Don’t land your plane in forests, and don’t do experimental designs before you have considered its drawbacks

It is important to keep in mind that no experimental design is really perfect in that it can consider all aspects of an issue. This is not to discourage us. In a way, George Box’s (British statistician) quote that “All models are wrong, but some are useful” applies to experimental designs as well. As long as we remember that one single experimental design cannot be comprehensive and all-encompassing and that it is ok to be specific and clear about limitations. A perfect design doesn’t exist because we cannot possibly control for the many factors and behaviours that may affect a situation.

Therefore, since all models are wrong to some extent, researchers should check the scope of applicability and limitations of their method/model. We should choose the designs that best answer the research question, and not try to tailor the research question to the method at hand.

For instance, we may decide to base our tests on a set of observations derived from survey findings and not be aware that survey data can fail in several aspects: (1) people act differently when they realize they are under study. If asked about questions on sensitive topics (e.g., homosexuality, immigration, abortion, or Donald Trump), people understand there is a “standard” answer and so, they may hide their true feelings and give socially acceptable answers. (2) having a representative sample is difficult and expensive. In social sciences, one of the basis of experiments is recognizing regional diversity (e.g. British Columbia is different from Ontario and Ontario is different from Quebec). This can affect the interpretation of our findings and their generalizability. (3) determining the causal relations between two events is usually the goal of experimentation. However, direction of causal inference in social situations can be problematic. Traditional quantitative methods are particularly ill-designed for causal questions when the answer can go in either directions. A solution here is a carefully designed experiment with control groups, more on this later.

Nevertheless, experiments can produce many types of evidence that can be used in program and policy designs. With sufficient sample sizes, for example, randomised control trials can provide useful evidence through pre- and post-experiment analysis.

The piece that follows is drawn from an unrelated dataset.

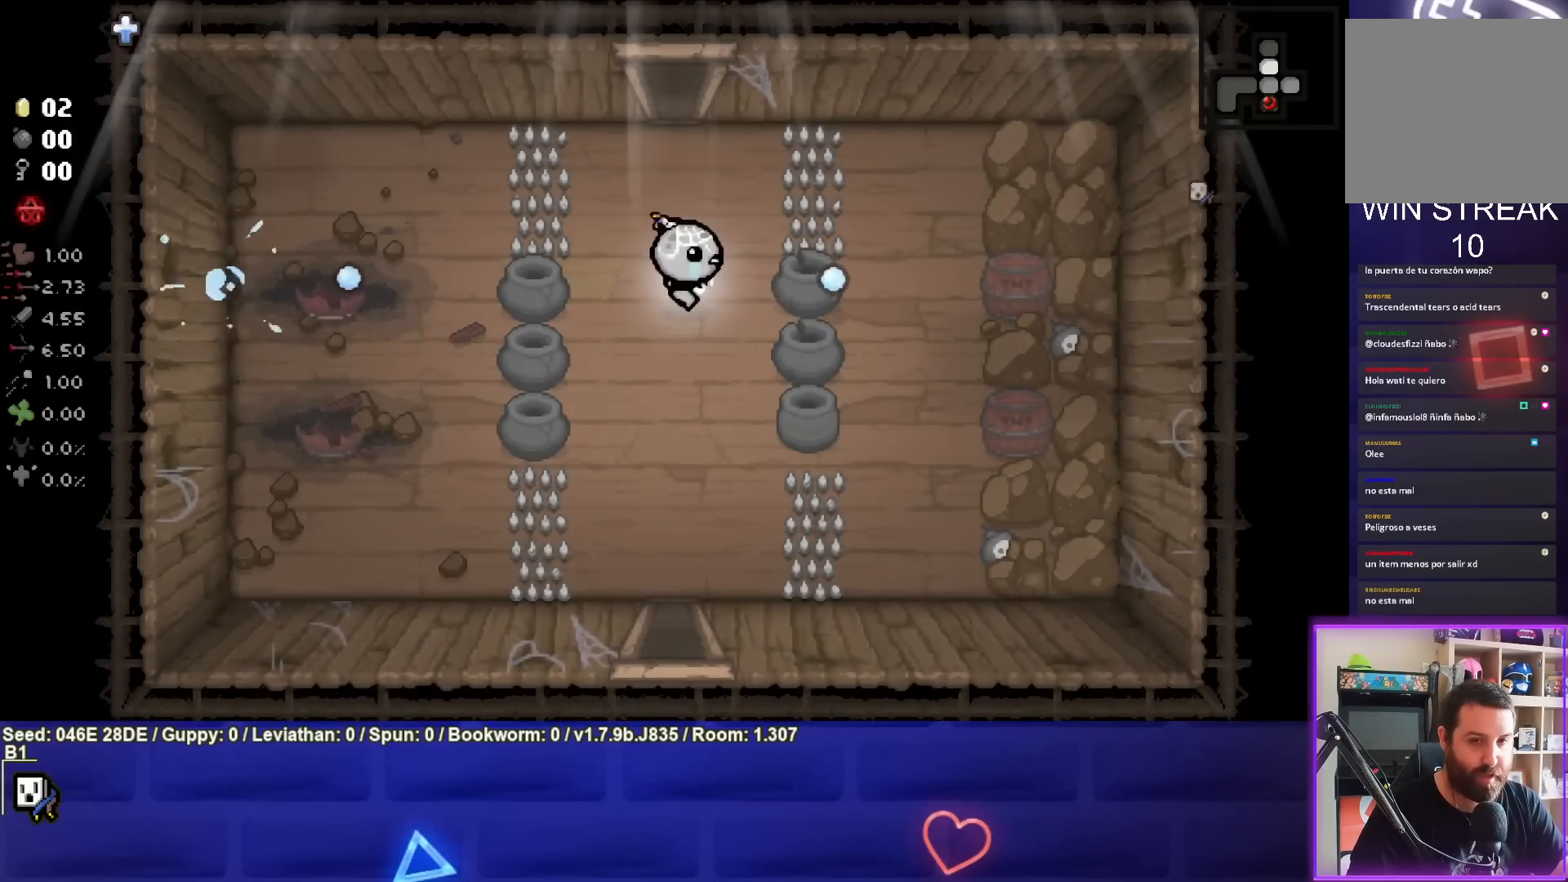
{"buttons": ["CIRCLE"], "left_stick": "right", "events": [[450, "left_stick", "right"]]}
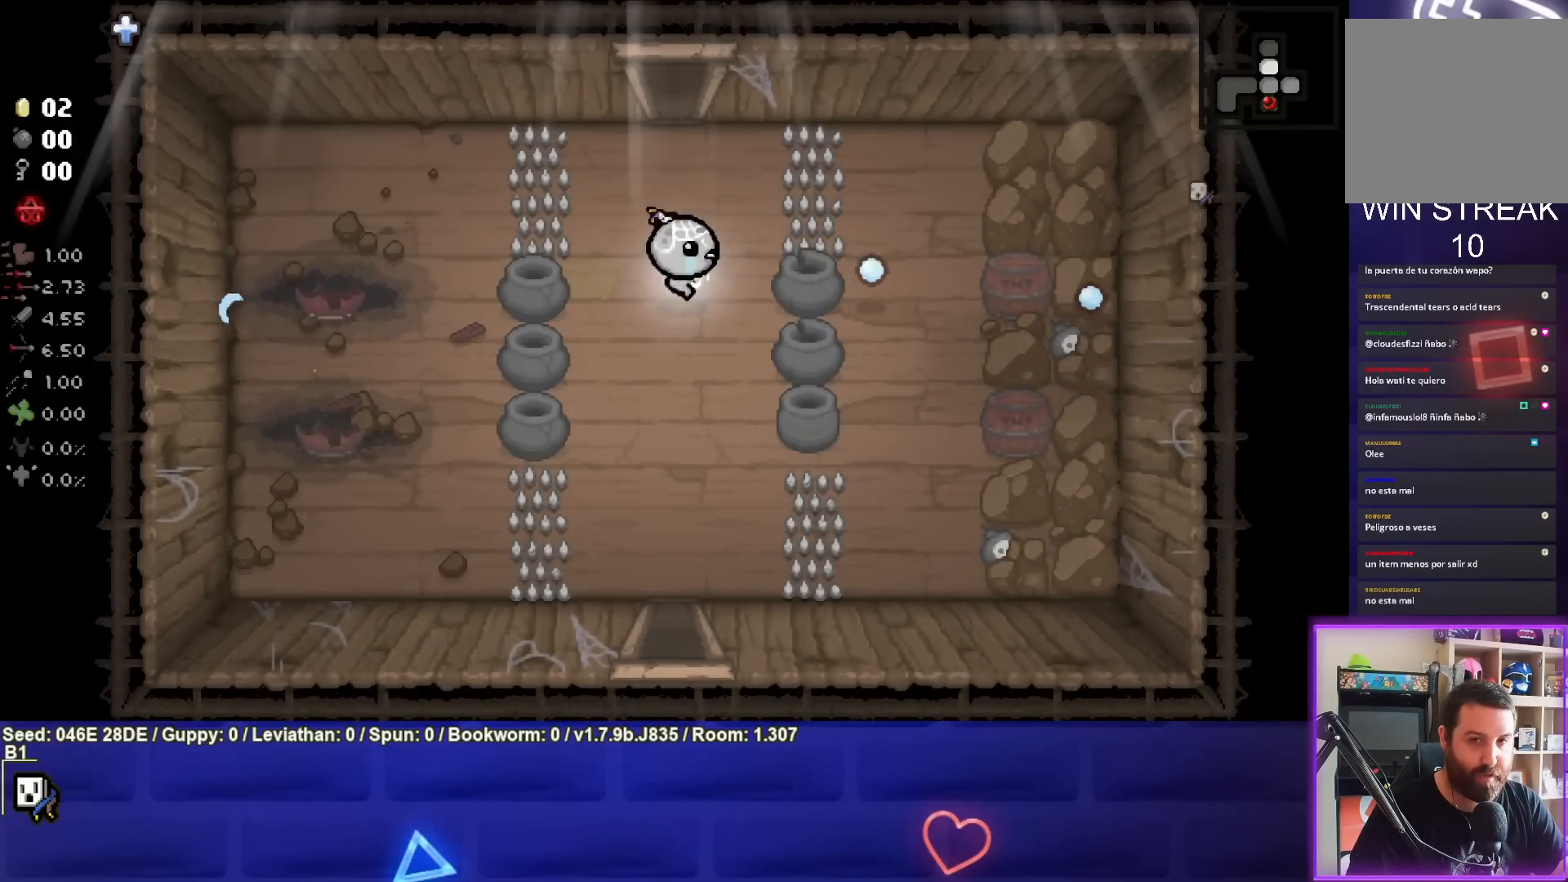
{"buttons": ["CIRCLE"], "left_stick": "center", "events": [[33, "left_stick", "center"], [100, "left_stick", "left"], [217, "left_stick", "center"]]}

For example, a behavioural insights group examined the effect of nudges on health and wellbeing and demonstrated a massive effect default choices have on organ donation compliance rates. Those countries where people are required to opt-out of organ donation report significantly higher consent than those with an opt-in policy (Johnson & Goldstein (2003), Do Defaults Save Lives?, Science, Vol. 302).

Another example is another group who examined whether manipulating the positon of food on a restaurant menu would have any effect on consumer choices. They found that items placed at the beginning or end of the menu were up to twice as popular as when the same items were placed in the centre of the menu (Dayan & Hillel (2011), Nudge to nobesity II: Menu positions influence food orders, Judgment and Decision Making).